● **About this exercise**
Your job is to set down the stretch of entries that opens with the line containing "-- the error" and closes with the line containing "in the calculation.". Keep both end lines, copy each exactly, and add nothing.

----- Exercise materials

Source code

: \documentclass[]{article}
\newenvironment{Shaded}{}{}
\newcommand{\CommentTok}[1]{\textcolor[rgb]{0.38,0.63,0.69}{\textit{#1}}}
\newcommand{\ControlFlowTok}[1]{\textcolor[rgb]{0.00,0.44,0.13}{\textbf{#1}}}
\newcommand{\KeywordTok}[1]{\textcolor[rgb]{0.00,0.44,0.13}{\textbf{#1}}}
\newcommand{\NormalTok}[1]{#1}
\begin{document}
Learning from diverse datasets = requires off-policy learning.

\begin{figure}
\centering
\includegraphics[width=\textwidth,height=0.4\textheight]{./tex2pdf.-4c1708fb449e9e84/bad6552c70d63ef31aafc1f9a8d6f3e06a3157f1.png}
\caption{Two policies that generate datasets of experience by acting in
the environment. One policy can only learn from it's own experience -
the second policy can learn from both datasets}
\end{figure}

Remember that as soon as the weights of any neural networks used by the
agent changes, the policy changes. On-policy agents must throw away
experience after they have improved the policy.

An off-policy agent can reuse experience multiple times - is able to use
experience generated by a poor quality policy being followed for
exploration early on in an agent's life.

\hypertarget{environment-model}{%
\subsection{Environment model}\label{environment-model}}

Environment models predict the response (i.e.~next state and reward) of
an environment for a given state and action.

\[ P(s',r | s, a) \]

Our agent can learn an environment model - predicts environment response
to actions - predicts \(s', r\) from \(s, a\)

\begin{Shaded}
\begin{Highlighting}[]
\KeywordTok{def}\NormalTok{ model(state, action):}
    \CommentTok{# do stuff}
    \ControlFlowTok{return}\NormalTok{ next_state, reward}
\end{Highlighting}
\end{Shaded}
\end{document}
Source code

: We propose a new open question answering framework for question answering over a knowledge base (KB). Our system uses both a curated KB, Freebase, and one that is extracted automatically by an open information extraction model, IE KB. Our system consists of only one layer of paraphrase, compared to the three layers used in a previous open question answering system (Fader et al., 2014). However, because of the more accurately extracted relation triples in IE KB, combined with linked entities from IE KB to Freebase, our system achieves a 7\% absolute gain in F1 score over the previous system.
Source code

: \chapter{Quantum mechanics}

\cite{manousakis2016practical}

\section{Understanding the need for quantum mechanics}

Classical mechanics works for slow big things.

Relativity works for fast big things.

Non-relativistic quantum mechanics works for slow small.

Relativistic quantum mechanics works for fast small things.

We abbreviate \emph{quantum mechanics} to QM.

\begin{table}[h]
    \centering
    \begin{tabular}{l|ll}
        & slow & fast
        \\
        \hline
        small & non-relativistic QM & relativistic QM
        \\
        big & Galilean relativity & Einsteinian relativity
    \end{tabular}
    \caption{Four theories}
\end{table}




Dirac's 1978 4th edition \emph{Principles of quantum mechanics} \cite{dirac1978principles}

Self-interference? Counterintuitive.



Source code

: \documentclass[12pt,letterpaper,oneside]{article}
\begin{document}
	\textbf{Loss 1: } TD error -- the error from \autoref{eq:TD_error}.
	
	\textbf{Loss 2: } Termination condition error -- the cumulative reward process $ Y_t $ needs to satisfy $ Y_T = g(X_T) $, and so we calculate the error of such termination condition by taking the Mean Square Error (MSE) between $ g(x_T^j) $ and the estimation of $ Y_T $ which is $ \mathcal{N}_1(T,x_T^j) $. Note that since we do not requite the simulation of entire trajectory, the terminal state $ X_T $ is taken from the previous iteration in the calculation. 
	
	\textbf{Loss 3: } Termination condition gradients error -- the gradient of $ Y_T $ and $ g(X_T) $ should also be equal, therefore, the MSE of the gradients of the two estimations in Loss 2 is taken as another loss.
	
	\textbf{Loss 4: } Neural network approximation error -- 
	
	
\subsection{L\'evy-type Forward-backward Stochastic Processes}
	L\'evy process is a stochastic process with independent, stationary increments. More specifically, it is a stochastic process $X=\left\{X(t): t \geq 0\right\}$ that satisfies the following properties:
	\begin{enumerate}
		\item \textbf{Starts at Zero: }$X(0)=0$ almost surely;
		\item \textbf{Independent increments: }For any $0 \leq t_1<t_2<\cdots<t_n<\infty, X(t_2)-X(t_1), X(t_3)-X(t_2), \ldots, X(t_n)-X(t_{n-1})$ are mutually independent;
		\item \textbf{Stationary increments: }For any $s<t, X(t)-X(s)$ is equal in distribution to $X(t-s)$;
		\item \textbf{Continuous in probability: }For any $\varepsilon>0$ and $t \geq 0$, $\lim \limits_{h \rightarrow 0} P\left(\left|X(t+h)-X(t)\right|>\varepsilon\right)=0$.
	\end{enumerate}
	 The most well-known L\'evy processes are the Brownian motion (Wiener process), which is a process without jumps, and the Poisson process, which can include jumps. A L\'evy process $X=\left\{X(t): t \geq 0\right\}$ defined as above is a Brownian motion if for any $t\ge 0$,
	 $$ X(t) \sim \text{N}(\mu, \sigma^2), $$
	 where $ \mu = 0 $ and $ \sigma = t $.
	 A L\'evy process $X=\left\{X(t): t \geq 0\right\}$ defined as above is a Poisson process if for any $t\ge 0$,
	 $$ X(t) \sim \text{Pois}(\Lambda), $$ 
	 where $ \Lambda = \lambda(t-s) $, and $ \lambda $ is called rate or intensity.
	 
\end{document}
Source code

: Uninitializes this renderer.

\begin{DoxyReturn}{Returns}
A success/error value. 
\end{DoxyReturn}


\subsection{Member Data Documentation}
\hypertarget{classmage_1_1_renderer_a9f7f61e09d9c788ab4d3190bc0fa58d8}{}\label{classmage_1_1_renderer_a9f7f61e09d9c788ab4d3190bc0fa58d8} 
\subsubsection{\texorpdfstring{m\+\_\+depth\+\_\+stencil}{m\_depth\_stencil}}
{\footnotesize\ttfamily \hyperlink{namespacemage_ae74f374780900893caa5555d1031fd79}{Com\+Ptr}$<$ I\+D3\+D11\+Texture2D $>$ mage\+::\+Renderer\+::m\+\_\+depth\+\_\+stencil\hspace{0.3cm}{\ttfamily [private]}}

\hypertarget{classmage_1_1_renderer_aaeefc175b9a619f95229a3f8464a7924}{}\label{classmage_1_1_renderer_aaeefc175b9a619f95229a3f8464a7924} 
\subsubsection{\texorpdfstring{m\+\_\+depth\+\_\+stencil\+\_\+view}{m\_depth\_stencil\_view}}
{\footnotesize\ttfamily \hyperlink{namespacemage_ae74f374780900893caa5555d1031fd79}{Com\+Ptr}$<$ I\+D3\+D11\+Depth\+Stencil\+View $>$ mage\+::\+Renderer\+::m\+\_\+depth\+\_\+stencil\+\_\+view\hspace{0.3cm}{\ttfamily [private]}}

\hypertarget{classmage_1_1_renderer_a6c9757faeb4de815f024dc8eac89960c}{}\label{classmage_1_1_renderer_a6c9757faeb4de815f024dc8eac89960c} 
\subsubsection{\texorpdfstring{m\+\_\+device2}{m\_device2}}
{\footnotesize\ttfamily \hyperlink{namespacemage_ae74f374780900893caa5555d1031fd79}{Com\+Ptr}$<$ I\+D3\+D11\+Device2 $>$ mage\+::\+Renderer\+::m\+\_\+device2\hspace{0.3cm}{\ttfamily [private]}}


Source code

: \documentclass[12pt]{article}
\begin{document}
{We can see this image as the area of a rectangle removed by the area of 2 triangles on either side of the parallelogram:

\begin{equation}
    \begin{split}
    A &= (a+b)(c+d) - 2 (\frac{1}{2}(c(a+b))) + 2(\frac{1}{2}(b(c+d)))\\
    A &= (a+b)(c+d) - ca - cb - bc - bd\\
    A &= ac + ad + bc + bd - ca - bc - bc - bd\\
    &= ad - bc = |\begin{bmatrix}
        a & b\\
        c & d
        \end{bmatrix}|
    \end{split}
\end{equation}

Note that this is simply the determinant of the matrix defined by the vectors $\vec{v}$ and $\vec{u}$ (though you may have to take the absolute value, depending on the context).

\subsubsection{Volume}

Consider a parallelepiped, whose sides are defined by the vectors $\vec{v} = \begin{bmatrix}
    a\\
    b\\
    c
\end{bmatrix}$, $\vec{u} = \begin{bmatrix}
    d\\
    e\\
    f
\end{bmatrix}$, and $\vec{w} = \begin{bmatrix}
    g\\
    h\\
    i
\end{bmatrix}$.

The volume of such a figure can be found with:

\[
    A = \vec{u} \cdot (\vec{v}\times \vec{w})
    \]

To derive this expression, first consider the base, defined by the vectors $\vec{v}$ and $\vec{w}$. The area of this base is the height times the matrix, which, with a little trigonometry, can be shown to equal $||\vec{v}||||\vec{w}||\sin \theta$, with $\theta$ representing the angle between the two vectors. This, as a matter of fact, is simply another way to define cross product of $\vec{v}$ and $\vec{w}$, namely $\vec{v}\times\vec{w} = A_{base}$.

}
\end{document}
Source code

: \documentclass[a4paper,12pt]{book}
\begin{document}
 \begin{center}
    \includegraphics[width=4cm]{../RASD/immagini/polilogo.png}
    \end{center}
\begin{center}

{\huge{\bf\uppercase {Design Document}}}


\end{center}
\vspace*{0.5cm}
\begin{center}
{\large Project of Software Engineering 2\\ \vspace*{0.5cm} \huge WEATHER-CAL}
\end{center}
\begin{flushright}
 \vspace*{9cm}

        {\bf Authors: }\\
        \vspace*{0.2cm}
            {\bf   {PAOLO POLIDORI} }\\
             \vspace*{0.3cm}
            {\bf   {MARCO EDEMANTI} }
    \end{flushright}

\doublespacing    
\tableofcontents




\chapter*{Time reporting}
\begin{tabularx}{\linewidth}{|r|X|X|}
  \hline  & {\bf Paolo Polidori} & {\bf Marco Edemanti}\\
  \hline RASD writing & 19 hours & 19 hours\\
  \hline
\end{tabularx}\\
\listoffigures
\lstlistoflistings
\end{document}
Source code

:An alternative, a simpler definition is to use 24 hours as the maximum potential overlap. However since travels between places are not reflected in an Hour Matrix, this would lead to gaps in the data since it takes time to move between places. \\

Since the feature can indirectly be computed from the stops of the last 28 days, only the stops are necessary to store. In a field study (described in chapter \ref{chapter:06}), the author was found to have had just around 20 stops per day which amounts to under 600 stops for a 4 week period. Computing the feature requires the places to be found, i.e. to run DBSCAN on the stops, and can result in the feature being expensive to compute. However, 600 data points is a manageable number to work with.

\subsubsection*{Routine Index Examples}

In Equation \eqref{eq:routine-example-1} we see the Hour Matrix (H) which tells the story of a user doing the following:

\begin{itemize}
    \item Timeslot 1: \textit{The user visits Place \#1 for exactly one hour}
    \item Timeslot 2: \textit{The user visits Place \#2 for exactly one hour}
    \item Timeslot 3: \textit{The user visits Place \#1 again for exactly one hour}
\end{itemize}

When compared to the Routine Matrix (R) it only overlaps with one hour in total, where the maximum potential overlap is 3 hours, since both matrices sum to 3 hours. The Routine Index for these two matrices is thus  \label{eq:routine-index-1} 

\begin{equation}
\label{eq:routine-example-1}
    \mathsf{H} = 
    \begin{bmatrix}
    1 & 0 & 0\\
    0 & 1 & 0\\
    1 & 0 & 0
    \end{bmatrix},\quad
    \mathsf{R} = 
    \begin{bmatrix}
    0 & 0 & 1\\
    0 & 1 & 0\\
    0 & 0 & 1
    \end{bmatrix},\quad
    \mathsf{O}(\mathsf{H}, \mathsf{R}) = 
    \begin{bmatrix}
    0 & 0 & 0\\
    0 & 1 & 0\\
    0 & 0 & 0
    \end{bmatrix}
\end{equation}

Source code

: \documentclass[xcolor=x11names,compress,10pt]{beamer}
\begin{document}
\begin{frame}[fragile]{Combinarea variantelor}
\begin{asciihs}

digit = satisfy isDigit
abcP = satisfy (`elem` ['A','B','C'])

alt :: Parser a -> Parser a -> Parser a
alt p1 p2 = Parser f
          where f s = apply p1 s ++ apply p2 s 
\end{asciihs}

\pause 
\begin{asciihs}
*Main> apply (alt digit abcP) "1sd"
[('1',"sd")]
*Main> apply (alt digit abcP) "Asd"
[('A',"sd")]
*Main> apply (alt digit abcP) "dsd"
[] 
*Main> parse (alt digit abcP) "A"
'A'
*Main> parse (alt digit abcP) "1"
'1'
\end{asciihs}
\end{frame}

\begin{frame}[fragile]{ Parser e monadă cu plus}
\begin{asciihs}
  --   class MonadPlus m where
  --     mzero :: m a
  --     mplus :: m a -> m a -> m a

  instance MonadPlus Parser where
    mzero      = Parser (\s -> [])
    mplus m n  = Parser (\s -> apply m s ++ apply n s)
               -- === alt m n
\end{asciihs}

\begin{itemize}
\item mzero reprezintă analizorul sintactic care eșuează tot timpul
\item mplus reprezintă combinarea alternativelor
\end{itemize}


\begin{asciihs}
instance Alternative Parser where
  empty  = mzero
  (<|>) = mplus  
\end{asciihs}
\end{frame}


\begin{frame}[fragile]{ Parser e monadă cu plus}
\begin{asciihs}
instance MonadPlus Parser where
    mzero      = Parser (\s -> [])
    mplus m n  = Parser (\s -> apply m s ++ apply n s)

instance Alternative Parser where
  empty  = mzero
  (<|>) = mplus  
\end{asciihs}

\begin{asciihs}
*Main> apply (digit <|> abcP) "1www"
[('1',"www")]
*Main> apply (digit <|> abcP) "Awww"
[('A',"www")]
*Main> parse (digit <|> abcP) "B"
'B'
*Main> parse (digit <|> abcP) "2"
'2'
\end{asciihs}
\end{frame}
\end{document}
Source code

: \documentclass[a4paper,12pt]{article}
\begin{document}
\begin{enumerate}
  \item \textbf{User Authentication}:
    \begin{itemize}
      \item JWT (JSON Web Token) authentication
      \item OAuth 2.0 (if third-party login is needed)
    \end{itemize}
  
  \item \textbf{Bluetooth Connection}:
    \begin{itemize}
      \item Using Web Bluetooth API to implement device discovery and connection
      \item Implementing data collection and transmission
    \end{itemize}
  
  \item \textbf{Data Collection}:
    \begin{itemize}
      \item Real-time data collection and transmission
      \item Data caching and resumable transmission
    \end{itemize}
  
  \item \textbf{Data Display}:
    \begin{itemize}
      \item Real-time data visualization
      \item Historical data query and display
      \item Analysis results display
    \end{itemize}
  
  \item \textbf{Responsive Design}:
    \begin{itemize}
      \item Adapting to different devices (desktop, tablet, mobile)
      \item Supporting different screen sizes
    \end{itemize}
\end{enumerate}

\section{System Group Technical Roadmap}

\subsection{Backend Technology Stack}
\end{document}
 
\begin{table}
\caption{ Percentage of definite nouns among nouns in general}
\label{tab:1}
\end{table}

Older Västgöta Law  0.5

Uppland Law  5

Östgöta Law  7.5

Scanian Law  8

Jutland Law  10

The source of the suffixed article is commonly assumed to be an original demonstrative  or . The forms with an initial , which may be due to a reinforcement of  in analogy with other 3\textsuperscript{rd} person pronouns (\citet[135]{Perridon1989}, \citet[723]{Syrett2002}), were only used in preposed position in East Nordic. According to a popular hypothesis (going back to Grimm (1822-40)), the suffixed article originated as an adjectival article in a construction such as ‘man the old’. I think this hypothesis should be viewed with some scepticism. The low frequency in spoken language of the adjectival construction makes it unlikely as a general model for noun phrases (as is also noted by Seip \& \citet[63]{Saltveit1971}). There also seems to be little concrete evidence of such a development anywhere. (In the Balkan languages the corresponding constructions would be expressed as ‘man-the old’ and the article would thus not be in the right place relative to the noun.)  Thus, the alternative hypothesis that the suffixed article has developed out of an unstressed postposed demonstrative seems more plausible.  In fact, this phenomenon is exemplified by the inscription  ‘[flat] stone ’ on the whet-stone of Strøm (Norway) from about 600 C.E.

----------

● **Response area**
	\textbf{Loss 1: } TD error -- the error from \autoref{eq:TD_error}.
	
	\textbf{Loss 2: } Termination condition error -- the cumulative reward process $ Y_t $ needs to satisfy $ Y_T = g(X_T) $, and so we calculate the error of such termination condition by taking the Mean Square Error (MSE) between $ g(x_T^j) $ and the estimation of $ Y_T $ which is $ \mathcal{N}_1(T,x_T^j) $. Note that since we do not requite the simulation of entire trajectory, the terminal state $ X_T $ is taken from the previous iteration in the calculation. 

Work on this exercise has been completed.